[ENTRETIEN] Anouk Le Bourdiec directrice de la Galerie ALB

[ENTRETIEN] Anouk Le Bourdiec directrice de la Galerie ALB

Rue Chapon, la Galerie ALB, d’apparence sobre, est pourtant celle qui fait chaque année sensation à Art Paris Art Fair par une programmation et une scénographie détonante. Anouk Le Bourdiec déchaine les passions avec une sélection exigeante d’artistes à la moyenne d’âge de 27 ans qui développent des thématiques brûlantes, charnelles jusqu’à parfois être franchement inquiétantes. Rencontre avec une galeriste qui bouscule le monde de l’art contemporain !

Peux-tu nous parler de la programmation de la galerie et de ton goût marqué pour le dessin ?
Je présente de la peinture, du dessin et ce que je nomme de l’installation. Le dessin fédère l’ensemble des artistes et donne une unité à la programmation de la galerie, à la fois comme instrument de recherche (croquis, …) et comme œuvres. J’ai connu Anne de Nanteuil, une de mes premières artistes, qui conçoit des installations et réalise de grandes sculptures, par le dessin. Même mes artistes pluridisciplinaires travaillent pour la plupart à partir du dessin.  Anahita Bathaie, pour son exposition personnelle d’octobre soutenue par le CNAP, présentera de la vidéo et une grande installation de dessin. La programmation de la galerie s’est faite à partir d’une succession de rencontres et évolue encore avec de nouveaux coups de cœur comme l’artiste Andoni Maillard qui a très eu un beau succès à Art Paris avec ses trophées de chasse en bois et pyrogravure et Michal Mráz, peintre ayant quitté la scène urbaine pour construire à travers une peinture à l’huile et à la bombe un univers rempli de sens.

Tu attaches donc une importance particulière à varier les médiums…
J’ai besoin d’espaces de respiration. Je ne veux pas être une galerie référencée uniquement en dessin ou en peinture, ou donner l’idée que je suis une galerie contemporaine qui ne présente que des œuvres qui seraient le produit de la seule recherche plastique, ou exclusivement conceptuelles. Ce qui ne veut pas dire que je suis insensible à cette forme d’art. Je pourrais acheter n’importe quelle pièce qui m’émeut vraiment. La pierre de Matthieu Martin que je présente là est de ma collection privée. Face à elle, je ressens toujours une grande émotion, j’y vois un tableau abstrait. Pour le moment je ne représente plus de photographes. Je ne suis pas particulièrement attirée par les multiples, j’aime la pièce unique.

Tu accordes une importance particulière à la présence de la galerie sur les foires d’art contemporain. Y a t-il une foire en particulier où tu aimerais être présente ?
Participer à certaines foires vous catégorise mais j’essaye toujours de présenter des œuvres qui sortent du lot avec souvent de très grands formats. Je prends toujours des risques inconsidérés ! Je viens de candidater à une foire Off importante où je propose à nouveau un stand avec de très grandes pièces, un bateau et des dessins de Matthieu Martin, une grande œuvre murale de Anne de Nanteuil. Je ne veux pas réduire mon champ de foires à un ou deux mediums mais j’apprécie tellement la qualité des foires spécialisées comme Drawing Now (Le Salon du Dessin, ndlr) ou Art Paris Art Fair, j’ai besoin de montrer toute ma programmation à travers trois ou quatre foires bien précises.

» **CONSIGNES**:
1. D'après l'entretien avec la directrice de la Galerie ALB, quelle est la moyenne d'âge des artistes qu'elle sélectionne ?
2. Reprends l'entretien avec la directrice de la Galerie ALB à partir de l'endroit où il s'arrête.

» **MATÉRIEL**:

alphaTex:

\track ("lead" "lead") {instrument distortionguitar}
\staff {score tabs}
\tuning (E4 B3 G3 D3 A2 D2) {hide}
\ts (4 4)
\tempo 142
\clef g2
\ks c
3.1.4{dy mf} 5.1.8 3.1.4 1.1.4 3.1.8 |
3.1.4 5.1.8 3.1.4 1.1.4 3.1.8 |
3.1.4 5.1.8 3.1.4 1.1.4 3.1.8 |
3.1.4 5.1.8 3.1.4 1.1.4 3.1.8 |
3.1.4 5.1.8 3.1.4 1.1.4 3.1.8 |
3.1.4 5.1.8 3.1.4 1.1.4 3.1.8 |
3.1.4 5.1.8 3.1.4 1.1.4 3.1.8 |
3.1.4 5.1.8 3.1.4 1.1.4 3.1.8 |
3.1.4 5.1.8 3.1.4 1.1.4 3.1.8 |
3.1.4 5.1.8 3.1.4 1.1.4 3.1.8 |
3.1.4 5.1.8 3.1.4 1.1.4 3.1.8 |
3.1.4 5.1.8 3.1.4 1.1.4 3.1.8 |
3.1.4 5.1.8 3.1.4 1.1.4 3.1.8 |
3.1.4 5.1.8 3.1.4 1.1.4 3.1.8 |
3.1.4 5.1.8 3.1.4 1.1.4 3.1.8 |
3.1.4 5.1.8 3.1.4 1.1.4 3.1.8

---

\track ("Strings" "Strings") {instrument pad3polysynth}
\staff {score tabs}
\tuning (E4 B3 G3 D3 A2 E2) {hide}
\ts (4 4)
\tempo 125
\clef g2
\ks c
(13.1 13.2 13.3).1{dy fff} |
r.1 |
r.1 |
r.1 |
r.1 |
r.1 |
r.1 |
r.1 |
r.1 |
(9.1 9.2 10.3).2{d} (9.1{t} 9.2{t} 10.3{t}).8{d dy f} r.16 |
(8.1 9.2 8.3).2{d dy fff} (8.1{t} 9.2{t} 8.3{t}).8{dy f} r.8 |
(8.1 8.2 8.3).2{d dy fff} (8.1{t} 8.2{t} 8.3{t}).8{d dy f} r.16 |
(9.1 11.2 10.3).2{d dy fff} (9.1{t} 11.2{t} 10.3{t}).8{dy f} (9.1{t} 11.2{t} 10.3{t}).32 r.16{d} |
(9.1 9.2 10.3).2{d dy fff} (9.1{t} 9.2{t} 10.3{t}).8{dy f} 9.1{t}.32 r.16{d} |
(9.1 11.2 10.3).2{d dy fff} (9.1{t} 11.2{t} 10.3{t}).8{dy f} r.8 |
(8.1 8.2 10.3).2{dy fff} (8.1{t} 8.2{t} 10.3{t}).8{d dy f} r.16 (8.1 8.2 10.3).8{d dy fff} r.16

» **RÉPONSES**:
1. 27 ans.

2.
Comment conçois-tu chaque année la scénographie de tes stands qui font tant parler d’eux ?
Elle est instinctive. C’est une sensation assez étrange car je ne réalise pas vraiment ce qui se passe. Tout au long de la durée des foires, les personnes disent que ça leur fait du bien. Tout d’abord je ne brime pas mes artistes s’ils souhaitent montrer de très très grands formats. Je ne dis pas non car sur une foire il faut être immédiat, il faut accrocher les regards. Bien sûr un stand peux être tout blanc avec une seule œuvre. Quand je vais pour signer 6 ou 8 mois en avance le contrat de la foire je sais exactement où seront toutes les œuvres et, là où j’ai de la chance, c’est que mes artistes me font confiance. Et chose extraordinaire, s’ils ont déjà une idée prédéfinie, ils ont exactement la mienne. Avec The Kid nous savions exactement où et comment nous allions disposer les pièces, qui n’étaient pas encore réalisées mais dont nous avions établi le projet. Je ne cherche absolument pas à concevoir le stand où il y aura le plus de monde, le plus de photos, d’encouragements ou de critiques. Il n’est pas nécessaire qu’il n’y ait que des grandes pièces, de l’exubérance. Je n’ai pas la volonté de faire un show démesuré, c’est juste comme ça que je le ressens. A un moment donné j’ai envie de donner à l’autre ce que j’aime.

On a toujours une impression de densité très particulière quand on est sur ton stand. A quoi est-elle due ?
Lors de ma première exposition sur une foire, à CUTLOG, la galerie n’avait qu’un mois d’existence et je ne pouvais pas m’offrir un stand de plus de 6m2. J’ai donc dû négocier car un si petit format n’existait pas. Quand on entrait sur le stand, on avait l’impression qu’il en faisait le double car j’ai exploité toute la hauteur. J’ai continué à procéder ainsi sur toutes les foires auxquelles je participe. Sur une hauteur de 3m, une œuvre de 2m80 de Léo Dorfner démarre quasiment du sol. Cela donne un effet cathédrale ! La galerie a aussi une incroyable capacité à accueillir de très grands formats. Si je mets des petites pièces elle semble intimiste. A l’exposition de The Kid, les pièces étaient tellement grandes que j’avais peur qu’elles ne puissent pas être accrochées.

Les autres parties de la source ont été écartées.